Three charged in Philadelphia 'hate crime'
Philadelphia police are seeking three people in connection with the beating of a gay couple in the city centre.
Philip Williams, 24, Kevin Harrigan, 26, and Katherine Knott, 24, are accused of multiple charges including aggravated assault.
Two men went to hospital with injuries after the 11 September attack, which police say was preceded by disparaging remarks about their sexual orientation.
Social media users said they had identified the suspects through CCTV.
In a statement, Philadelphia District Attorney Seth Williams called the assault "a vicious attack" and thanked the public for an "outpouring of information and tips in this case".
"An assault on people because of their sexual orientation has no place in Philadelphia," Mr Williams said.
Investigators appear to have been aided by a loosely organised team of social media sleuths.

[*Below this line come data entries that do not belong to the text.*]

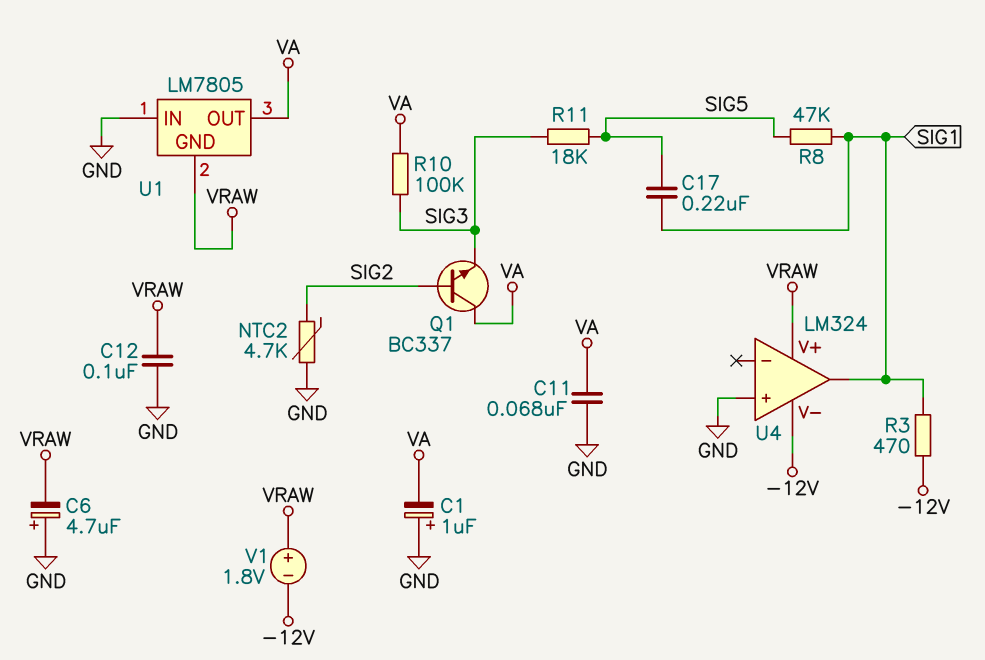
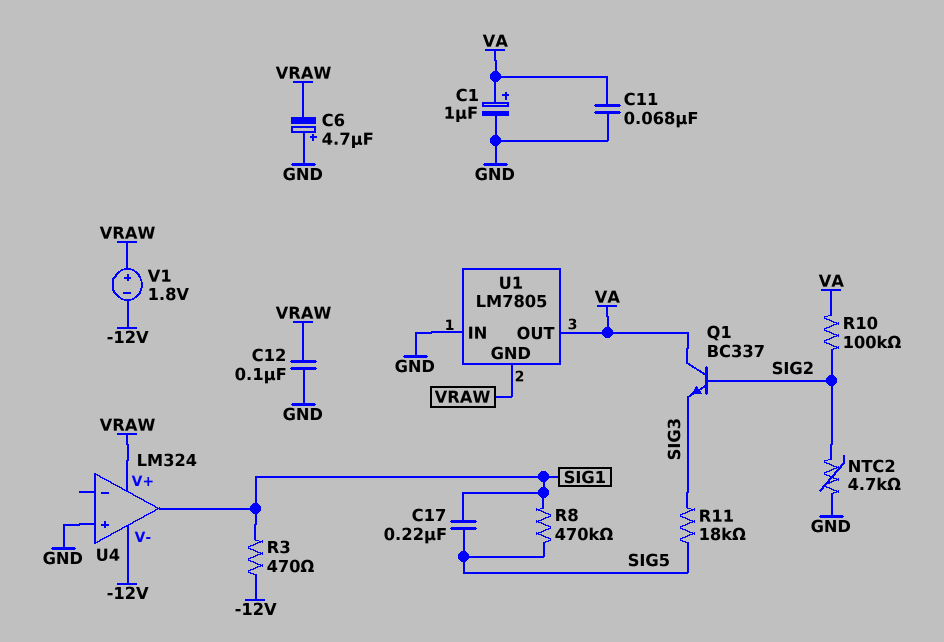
C1: 1uF (plus GND, minus VA) -> 1uF (plus VA, minus GND)
R8: 47k (SIG1, SIG5) -> 470k (SIG1, SIG5)
R10: 100k (SIG3, VA) -> 100k (SIG2, VA)

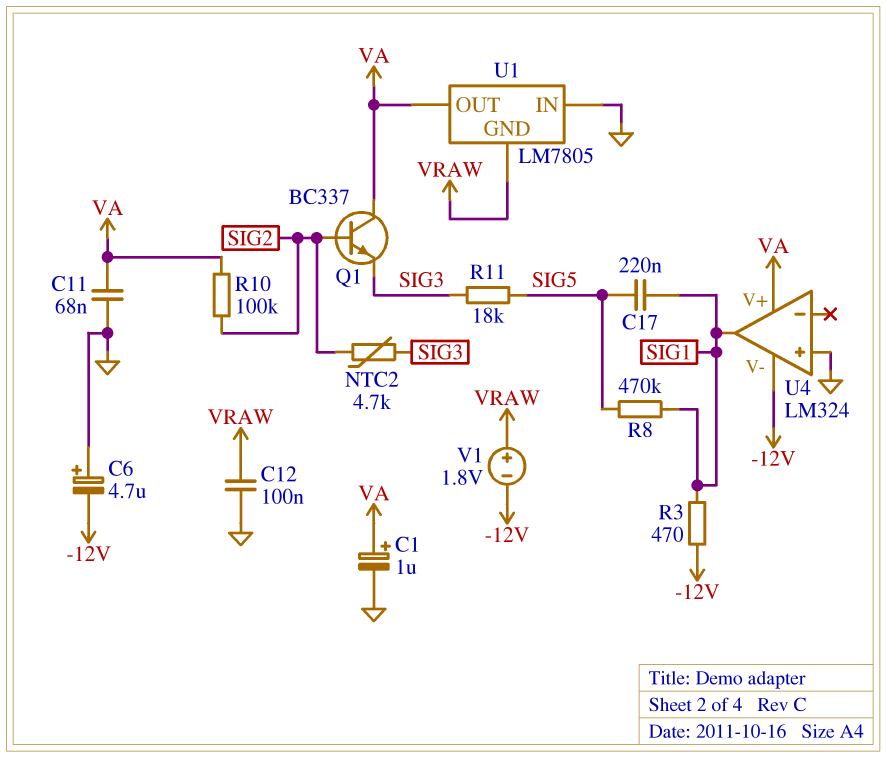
C6: 4.7uF (plus GND, minus VRAW) -> 4.7uF (plus GND, minus -12V)
NTC2: 4.7k (GND, SIG2) -> 4.7k (SIG2, SIG3)
U4 pin V+: VRAW -> VA

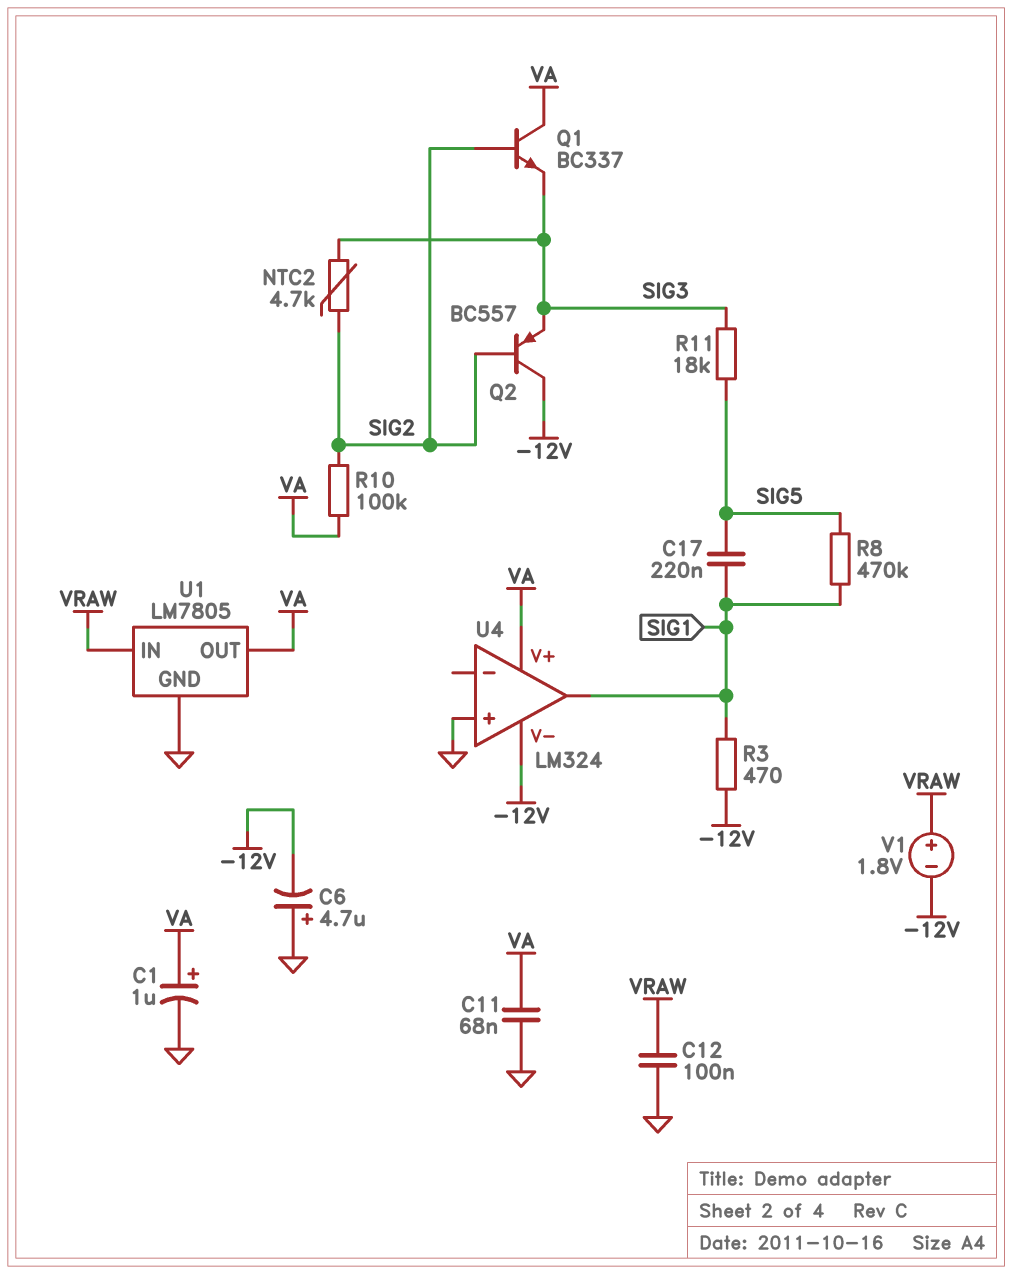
Q2: none -> PNP BC557 (B SIG2, C -12V, E SIG3)
U1 pin GND: VRAW -> GND
U1 pin IN: GND -> VRAW

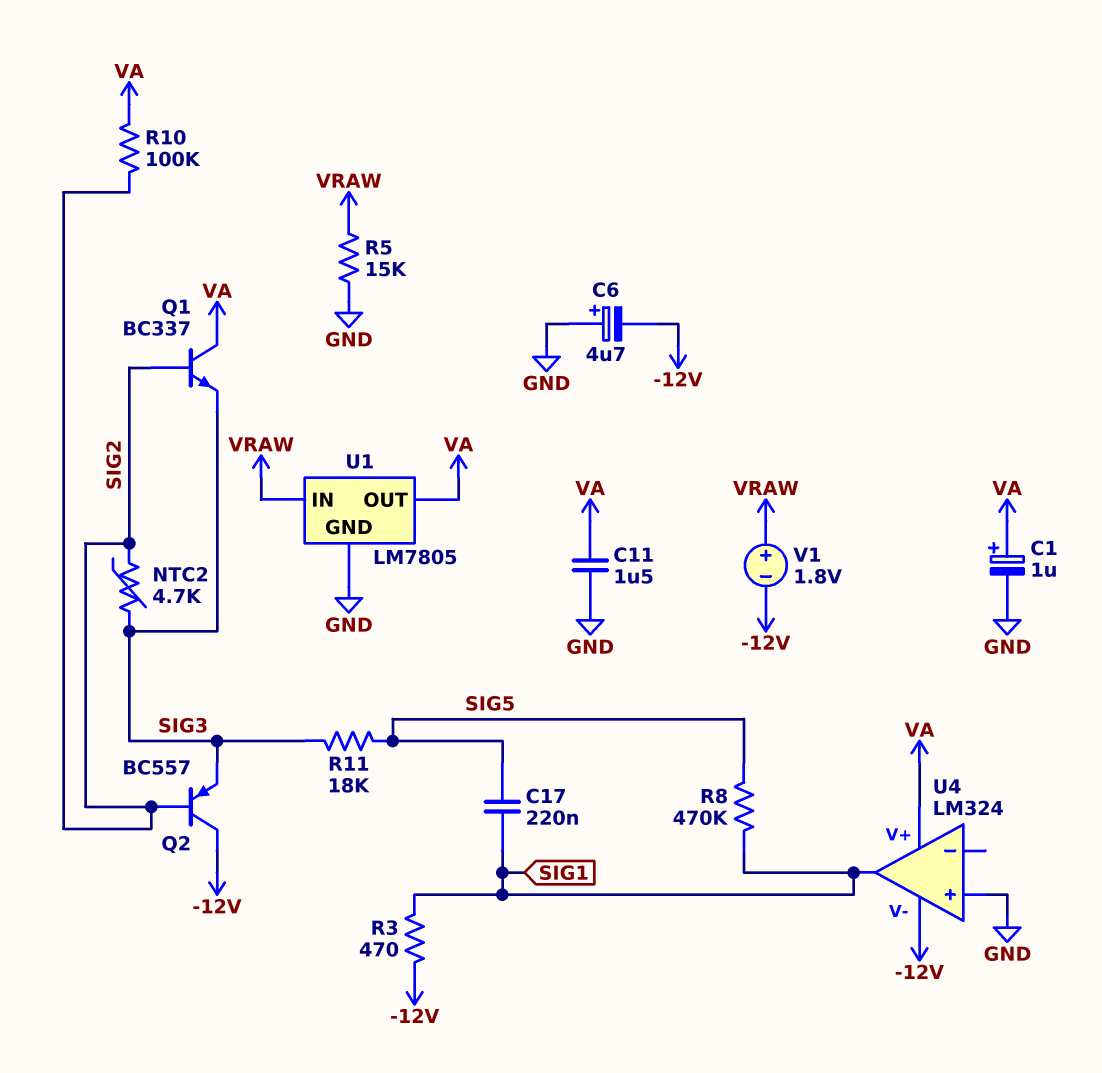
C11: 68nF (GND, VA) -> 1.5uF (GND, VA)
C12: 100nF (GND, VRAW) -> none
R5: none -> 15k (GND, VRAW)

Soon after the attack, police published on Youtube CCTV footage of the alleged perpetrators walking on a city street.
Then, Twitter and Facebook users said they had matched the images of the attackers to photographs taken the same night at a Philadelphia restaurant near the scene of the assault.
One investigator thanked one of the users on Twitter, BBC Trending reports.
Police say the couple were assaulted near the city's popular Rittenhouse Square district on 11 September.
The incident allegedly began after one of the victims bumped into a one member of a group and another member of the group made disparaging comments about the men's sexual orientation.
Both men were brought to hospital with severe injuries. One man's face was fractured.
Each of the accused will be charged with aggravated assault, simple assault, recklessly endangering another person and criminal conspiracy.
While prosecutors have said the crime was motivated by the victims' sexual orientation, no hate crime charges will be filed because Pennsylvania's hate crime statute does not cover sexual orientation.
Several city officials and Philadelphia's police commissioner have called for an expansion of current hate crime law, according to the Philadelphia Inquirer.